There are dozens of introductory statistics textbooks, many in their tenth or fifteenth editions. Unfortunately, the topics of traditional introductory statistics texts have long been obsolescent and fail to address the needs of the contemporary data scientist and decision-maker. The traditional canon stems from an influential 1925 book, Ronald Fisher’s Statistical Methods for Research Workers. Research workers of that era typically ran small benchtop or field experiments with a dozen or fewer observations on each of two treatments. A first task with such small data is to rule out the possibility that calculated differences might reflect only the accidental arrangement of numbers into groups. This task was given the odd name “significance testing” and is at the core of most statistics textbooks.
Unfortunately, significance testing has little to do with the everyday meaning of “significant” as “important” or “relevant.” This article in the prestigious science journal Nature details the controversy. Figure 1 reproduces a cartoon from that article that puts the shortcomings of “statistical significance” in a historical context.
Obsession with the mantra, “Correlation is not causation,” is another sign of the obsolescence of the traditional introduction to statistics. Around 1910, the pioneers of statistics were the first to emphasize an important innovation in scientific method: the randomized controlled trial (RCT). Adoption of the RCT in the twentieth century put several branches of science on a new footing. And many statistics instructors see “correlation is not causation” as a slogan pointing to the genuine importance of RCTs. Unfortunately, the mantra has been over-interpreted to mean the impossibility of causal knowledge without RCTs, as in the following cartoon (Figure 2):
Nowadays, when data are used to inform policy decisions in many areas, being statistically literate includes the need to make justifiable conclusions about causality.

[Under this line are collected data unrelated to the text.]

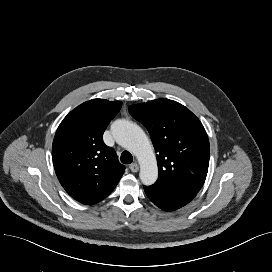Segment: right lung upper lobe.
<instances>
[{
    "mask_svg": "<svg viewBox=\"0 0 272 272\" xmlns=\"http://www.w3.org/2000/svg\"><path fill=\"white\" fill-rule=\"evenodd\" d=\"M121 106L120 101H87L72 110L56 131L52 146L56 175L65 191L82 204L106 198L125 171L115 151L103 142V133Z\"/></svg>",
    "mask_w": 272,
    "mask_h": 272,
    "instance_id": "cb5924a9",
    "label": "right lung upper lobe"
}]
</instances>
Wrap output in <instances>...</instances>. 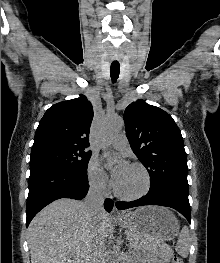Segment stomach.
Listing matches in <instances>:
<instances>
[{"instance_id": "stomach-1", "label": "stomach", "mask_w": 220, "mask_h": 263, "mask_svg": "<svg viewBox=\"0 0 220 263\" xmlns=\"http://www.w3.org/2000/svg\"><path fill=\"white\" fill-rule=\"evenodd\" d=\"M117 222L136 237L133 245L139 249H151L153 243L172 240L179 232L175 215L161 206H144L125 213Z\"/></svg>"}]
</instances>
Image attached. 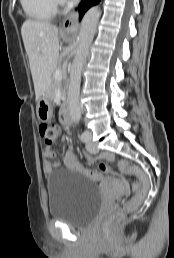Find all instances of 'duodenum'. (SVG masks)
I'll return each mask as SVG.
<instances>
[{
    "instance_id": "duodenum-1",
    "label": "duodenum",
    "mask_w": 174,
    "mask_h": 258,
    "mask_svg": "<svg viewBox=\"0 0 174 258\" xmlns=\"http://www.w3.org/2000/svg\"><path fill=\"white\" fill-rule=\"evenodd\" d=\"M60 118L63 123L67 124L70 122L71 116H70V105L67 100H65L62 103L61 111H60Z\"/></svg>"
}]
</instances>
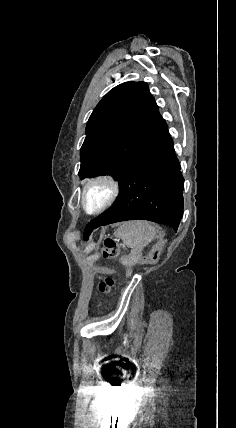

One approach to this was highlighted by the 2019 Nobel Prize in economics; breaking down complex issues of global poverty into smaller, more manageable questions where an RCT is feasible. Another approach, using “natural experiments” was honored by the 2021 Nobel Prize.
There is no Nobel in computer science. The equivalent is the Turing Award, which in 2011 was awarded for “fundamental contributions to … probabilistic and causal reasoning.” That such prestigious awards are being given in the last decade demonstrates how recent and how important causal reasoning is and why the fundamentals of causality ought to be part a modern introduction to statistics. Consequently, they are a major theme in these Lessons.
Taken out
To set the stage, consider some of the ways Lessons is different from the conventional introductory statistics.
Lessons starts with a brief introduction to those elements of data science that provide access to the sorts of data commonly encountered today. It is here that computing is introduced. The new instructor will reasonably wonder whether data-science computing is accessible to her students. ?@sec-simplifying-computing provides the necessary introduction to instructors. Based on this introduction, an instructor can shape an informed opinion about accessibility.
Lessons uses statistical modeling as the core framework for quantifying patterns in data. The modeling approach has two advantages: it actually simplifies the presentation of the many tests found in a conventional introduction; and it provides the means to put covariation and multivariable thinking at the center of the course. (“Multivariable thinking” is one of the primary emphases in the 2016 American Statistical Association Guidelines for Assessment and Instruction in Statistics Education (GAISE) College Report.)